Eligibility to vote Each leaseholder will have one vote. Joint leaseholders will receive one vote. Any resident who is a private tenant will not be eligible to vote, as it will be the absent leaseholder who will be eligible. The scheme manager does not have a vote and should not try to influence any voting. A representative may vote in cases of Power of Attorney or if there is written authority.
The ARHM Good Practice Note The consultation process can be used for proposed lease variations but the percentages for agreement will be different. i.e 100% for lease variation on a voluntary basis and 75% in favour, 10% against, due to LTA 1987 S. 37 (5) Chapter 6 consultation should not be used for multiple proposals. More conventional ballot to arrive at option with most support and then this should be the motion to be put forward.
Revised ARHM code of practice There were only minor changes suggested for Chapter 6 of the code during consultation. Reference to the Good Practice Note which is helpful but may need to be amended. Clearer definition of communal facilities to include the residents’ lounge, guest suite, laundry and scheme manager’s office. Unresolved debate about whether the term ‘significant’ change should be retained.
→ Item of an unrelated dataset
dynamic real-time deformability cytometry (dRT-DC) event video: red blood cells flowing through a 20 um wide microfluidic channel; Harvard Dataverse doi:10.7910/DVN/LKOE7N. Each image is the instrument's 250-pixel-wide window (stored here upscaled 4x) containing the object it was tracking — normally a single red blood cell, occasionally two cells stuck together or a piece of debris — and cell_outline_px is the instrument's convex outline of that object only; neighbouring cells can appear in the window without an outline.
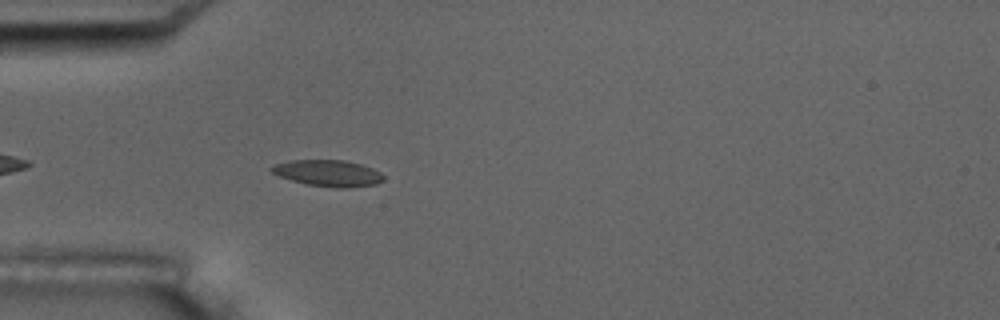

Dilemmas regarding Chapter 6 When managers wish to make relatively minor changes it is difficult to decide whether the consultation process should be followed. If it is not followed managers can make several small changes which might result in a more significant change i.e scheme manager’s hours Managers may have great difficulty achieving an increased level of service that is required as leaseholders unlikely to vote for raised costs.
Conclusions and feedback Chapter 6 is not ideal in every situation but it does allow leaseholders to determine the changes in the level of an existing service. It protects minorities by preventing a change in the service if more than 25% are against. It is beneficial for the profile of retirement housing to carry out this type of consultation. Feedback from managers on whether Chapter 6 is effective would be helpful.